计算机工程与应用 ›› 2025, Vol. 61 ›› Issue (5): 233-240.DOI: 10.3778/j.issn.1002-8331.2310-0034

• 图形图像处理 • 上一篇    下一篇

改进并行双分支结构的实时性语义分割算法研究

苗思琦,杜煜,严超,徐成,孙慧荟   

  1. 1.北京联合大学 北京市信息服务工程重点实验室,北京 100101
    2.北京联合大学 机器人学院,北京 100101
  • 出版日期:2025-03-01 发布日期:2025-03-01

Study of Real-Time Semantic Segmentation Algorithms with Improved Parallel Two-Branch Structure

MIAO Siqi, DU Yu, YAN Chao, XU Cheng, SUN Huihui   

  1. 1.Beijing Key Laboratory of Information Service Engineering, Beijing Union University, Beijing 100101, China
    2.College of Robotics, Beijing Union University, Beijing 100101, China
  • Online:2025-03-01 Published:2025-03-01

摘要: 实时性语义分割由于其轻量化的网络和较快的推理速度在智能驾驶的道路场景中具有重要的应用价值。
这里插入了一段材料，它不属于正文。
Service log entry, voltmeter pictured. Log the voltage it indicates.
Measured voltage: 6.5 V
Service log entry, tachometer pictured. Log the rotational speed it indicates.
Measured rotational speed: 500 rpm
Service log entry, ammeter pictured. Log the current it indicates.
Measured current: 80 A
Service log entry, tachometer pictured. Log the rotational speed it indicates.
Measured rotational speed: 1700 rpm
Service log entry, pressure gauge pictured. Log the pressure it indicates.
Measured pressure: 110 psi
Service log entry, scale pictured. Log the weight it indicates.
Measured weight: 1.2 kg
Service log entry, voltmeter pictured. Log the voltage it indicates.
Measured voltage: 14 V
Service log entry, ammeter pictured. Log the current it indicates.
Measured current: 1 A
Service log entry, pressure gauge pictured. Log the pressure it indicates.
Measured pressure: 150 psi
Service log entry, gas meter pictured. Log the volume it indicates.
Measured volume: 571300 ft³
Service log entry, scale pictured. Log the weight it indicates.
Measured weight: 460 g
为解决道路场景中小目标信息丢失和细节被上下文淹没问题,提出了并行双分支结构的DDRPNet模型。设计了PAPPM模块融合不同尺度的语义边缘特性,增强对边界信息的建模能力。在低分辨率分支的1/16、1/32和1/64分辨率特征图后加入坐标注意力机制,以捕获不同尺度下的位置信息和通道信息,填补小目标信息丢失问题。算法在Cityscapes数据集上以46.3 FPS的实时性表现达到了mIoU为76.28%的准确性;在CamVid数据集以95.2 FPS的实时性表现达到了mIoU为73.2%的准确性。实验结果表明,该模型在精度和速度上达到良好平衡,语义分割性能显著提升,在智能驾驶领域有潜在应用前景。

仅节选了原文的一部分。